Ekspor minyak sawit Indonesia stagnan meskipun harga CPO sudah berada di level terendah akibat menurunnya permintaan sejumlah pasar utama ekspor Indonesia. Dari data Gabungan Pengusaha Kelapa Sawit Indonesia (Gapki), permintaan CPO dari Tiongkok, India, dan Eropa turun dan hanya Amerika Serikat dan Bangladesh yang naik.

Direktur Eksekutif Gapki, Fadhil Hasan mengatakan pada bulan lalu harga CPO anjlok menjadi di bawah US$ 600 per metrik ton yang merupakan level terendah sejak enam tahun terakhir.

Namun, tak serta-merta mendongkrak volume ekspor minyak sawit RI setelah hanya naik tipis 0,6% persen pada Agustus menjadi 2,10 juta ton. “Ini karena lemahnya daya beli dari pasar ekspor utama Indonesia yaitu China, India dan Uni Eropa,” kata dia dalam rilisnya.

cpo1

Pada Agustus lalu, negara-negara di Uni Eropa mengurangi permintaan CPO secara signifikan. Ekspor minyak sawit ke Benua Biru pada Agustus tercatat turun 30%, dari 380,13 ribu ton pada Juli menjadi 264,55 ribu ton. Rendahnya permintaan Uni Eropa dipicu jatuhnya harga minyak biji-bijian khususnya kedelai yang merupakan minyak nabati utama di kawasan.

Permintaan dari Tiongkok juga turun 26%, dari 407,33 ribu ton pada Juli menjadi 301,47 ribu ton. Penurunan serupa juga terjadi di India sebesar 19% dengan volume impor hanya 355,49 ribu ton.

“Impor CPO dari Tiongkok turun karena ekonominya yang sedang lesu. Pertumbuhan yang melambat menjadi pemicu utama, diikuti devaluasi Yuan. Hal yang sama terjadi di India, pertumbuhan melambat menjadi penyebab lesunya daya beli,” kata Fadhil.

Beruntung masih ada AS dan Banglades, yang meningkatkan permintaan CPO dari Indonesia. Gapki mencatat ekspor minyak sawit Indonesia ke AS pada Agustus sebanyak 93,65 ribu ton, meningkat 60% dibanding Juli yang hanya 58,7 ribu ton.

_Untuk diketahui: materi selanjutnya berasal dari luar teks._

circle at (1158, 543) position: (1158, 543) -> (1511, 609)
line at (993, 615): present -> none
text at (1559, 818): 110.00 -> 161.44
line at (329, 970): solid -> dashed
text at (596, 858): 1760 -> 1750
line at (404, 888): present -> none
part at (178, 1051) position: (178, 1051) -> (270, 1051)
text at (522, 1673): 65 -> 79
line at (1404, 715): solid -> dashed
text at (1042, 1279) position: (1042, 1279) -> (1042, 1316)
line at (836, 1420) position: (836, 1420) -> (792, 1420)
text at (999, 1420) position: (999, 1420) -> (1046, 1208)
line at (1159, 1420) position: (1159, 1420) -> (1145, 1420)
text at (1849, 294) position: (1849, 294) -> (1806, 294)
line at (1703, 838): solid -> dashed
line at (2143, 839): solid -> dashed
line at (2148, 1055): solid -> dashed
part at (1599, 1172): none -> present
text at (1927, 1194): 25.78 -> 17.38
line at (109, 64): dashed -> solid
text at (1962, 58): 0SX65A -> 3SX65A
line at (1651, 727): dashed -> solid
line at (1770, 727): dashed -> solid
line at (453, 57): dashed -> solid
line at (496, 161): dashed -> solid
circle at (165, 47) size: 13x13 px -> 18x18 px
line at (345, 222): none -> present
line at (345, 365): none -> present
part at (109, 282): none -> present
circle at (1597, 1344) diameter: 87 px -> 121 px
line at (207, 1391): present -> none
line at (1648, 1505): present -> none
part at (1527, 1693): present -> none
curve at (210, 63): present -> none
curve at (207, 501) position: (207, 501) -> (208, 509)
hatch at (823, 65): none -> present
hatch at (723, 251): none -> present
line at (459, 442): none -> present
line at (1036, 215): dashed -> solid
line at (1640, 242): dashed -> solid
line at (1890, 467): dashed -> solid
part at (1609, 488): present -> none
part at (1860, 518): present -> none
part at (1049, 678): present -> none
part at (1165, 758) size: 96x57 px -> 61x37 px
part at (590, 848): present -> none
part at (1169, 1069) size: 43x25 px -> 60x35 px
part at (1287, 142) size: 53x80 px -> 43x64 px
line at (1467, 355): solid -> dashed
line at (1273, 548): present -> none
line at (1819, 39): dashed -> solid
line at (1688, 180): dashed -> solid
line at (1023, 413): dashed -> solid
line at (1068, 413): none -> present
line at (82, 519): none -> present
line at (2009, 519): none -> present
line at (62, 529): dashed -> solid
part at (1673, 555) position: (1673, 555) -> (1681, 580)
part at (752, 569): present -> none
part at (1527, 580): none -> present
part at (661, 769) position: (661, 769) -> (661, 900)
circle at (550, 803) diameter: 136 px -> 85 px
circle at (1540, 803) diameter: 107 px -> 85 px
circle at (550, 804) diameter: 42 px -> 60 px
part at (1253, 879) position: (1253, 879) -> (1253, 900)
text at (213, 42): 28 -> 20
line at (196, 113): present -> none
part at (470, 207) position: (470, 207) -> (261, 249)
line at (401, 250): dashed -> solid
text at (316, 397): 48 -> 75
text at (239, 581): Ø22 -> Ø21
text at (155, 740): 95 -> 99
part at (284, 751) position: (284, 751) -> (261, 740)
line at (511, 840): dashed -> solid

“Pemberlakuan efektif pelarangan penggunanan trans fat atau lemak trans dalam produk makanan oleh Badan Administrasi Obat dan Makanan (Food and Drug Administration) mendongkrak permintaan minyak sawit dari Negeri Paman Sam,” ujarnya.

Sementara Bangladesh, meningkatkan impor minyak sawit dari Indonesia sebesar 257% pada bulan lalu, dari 47 ribu ton pada Juli menjadi 167,55 ribu ton. Peningkatan signifikan CPO Bangladesh dipicu oleh menipisnya ketersediaan minyak nabati di sana.

“Pada saat yang sama harga minyak sawit sedang pada level terendah sehingga traders Bangladesh mengambil kesempatan untuk membeli minyak sawit lebih banyak dari pada biasanya,” tuturnya.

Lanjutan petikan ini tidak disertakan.